YOUR GOAL -> Proceed with the passage about labeling Kubernetes network traffic, starting right after its last sentence.

==== PROVIDED PASSAGE

While the cloud is a fascinating abstraction, at the end of the day you can still rely on the lower-level Linux primitives!

Let’s assume we now have a daemon that can scrape conntrack entries every few seconds. What’s next? We have endpoint IPs, ports, byte and packet counts, and that’s about it. It’s time to solve our attribution problem.

For the next step, we implement labeling logic in our daemon, which at this point we have named kubenetmon. In principle, the task is very simple: when we scrape conntrack, we need to ask the Kubernetes API which pod a particular IP is assigned to, pull information that we want about said pod, and call it a day. In fact, it did turn out to be simple – we quickly implemented this proof of concept, and it worked. As you can see in the open source project, we had to do some extra work around identifying the connection direction and working around NAT, but overall things worked as we expected. Finally, we also implemented labeling related to endpoints that live outside of our clusters – for example, we track ranges of AWS services, allowing us to identify when a remote belongs to AWS, and if it does, then what region it is running in. This made it possible for us to distinguish inter-region and intra-region traffic, for instance.

This proof of concept wasn’t performing well, though. It consumed a lot of RAM, and even worse, put a high load on the Kubernetes API. To address the latter, we chose to use Kubernetes informers instead of polling the Kubernetes API every time we needed some information – the informer approach allows us to watch Kubernetes events to build an internal map of the cluster state, so that whenever we need to label a connection, we can use our in-memory knowledge about the cluster rather than reach out to the API.

========
==== DATASET SECTION

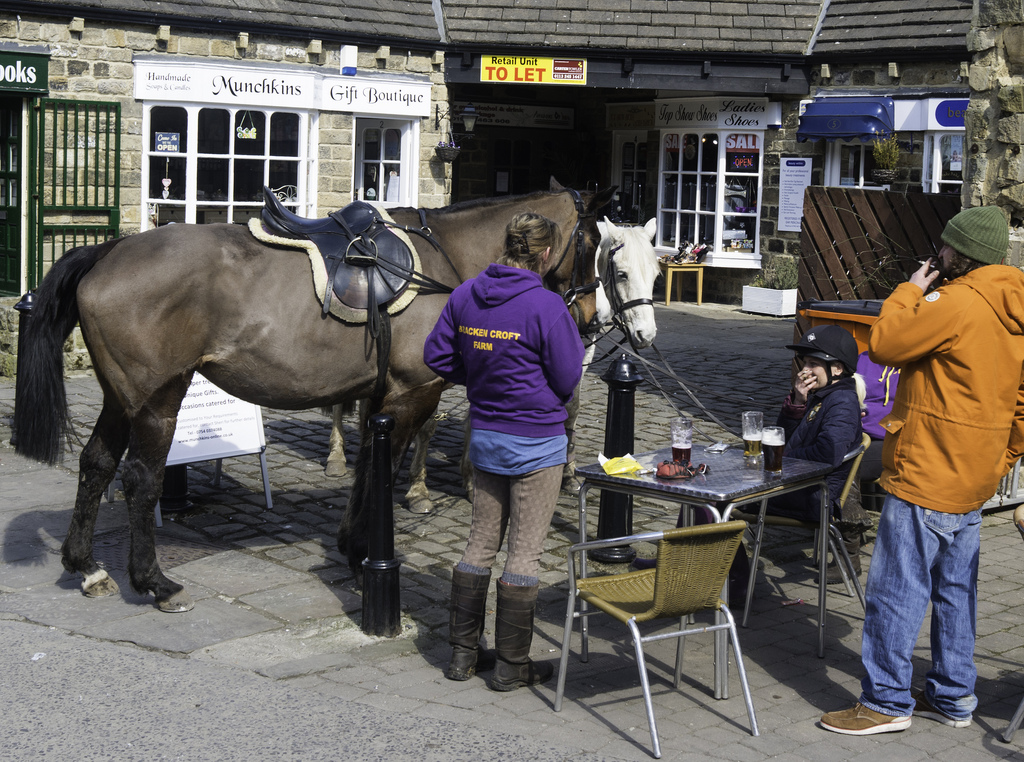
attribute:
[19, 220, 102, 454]
tail — black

========

EXERCISE OUTPUT ->
Yet we were still not done with the RAM issue. In fact, it had only gotten worse with the migration to the informer model, since we now kept more state in-memory (duh). It became clear that we could not have a daemon that runs on every node keep track of the entire (rather large) cluster’s state.

At this point, we split kubenetmon into two components: kubenetmon-agent and kubenetmon-server. kubenetmon-agent, a daemon, was kept dead simple – it now did nothing but periodically scrape conntrack and forward the records to kubenetmon-server over gRPC. kubenetmon-server, in turn, now hosted all the logic related to labeling connection records received from kubenetmon-agent with Kubernetes metadata. Since kubenetmon-server was stateless (in that it didn’t have an identity or any information that had to persist across restarts), we could easily scale out kubenetmon-servers to multiple replicas if we wanted to.

Combined with the use of informers and careful implementation of endpoint labeling logic, this hub-and-spoke architecture left us very happy. kubenetmon-agent’s memory footprint is typically in the 5-20 MB range.

At this point, all that was left was building out data storage for all the connection information we have collected.

Thankfully, we didn’t have to think long to decide on the final destination for our data – ClickHouse. What is fascinating about ClickHouse is how good it is at handling high-cardinality data. At no point were we concerned that collecting so many connection attributes would ever be too much. We can slice and dice the data we collect in any way we see fit without fear for performance concerns.

We also already have ClickHouse clusters running internally in each environment where we collect metrics, logs, and other information about our systems. We call these clusters LogHouses.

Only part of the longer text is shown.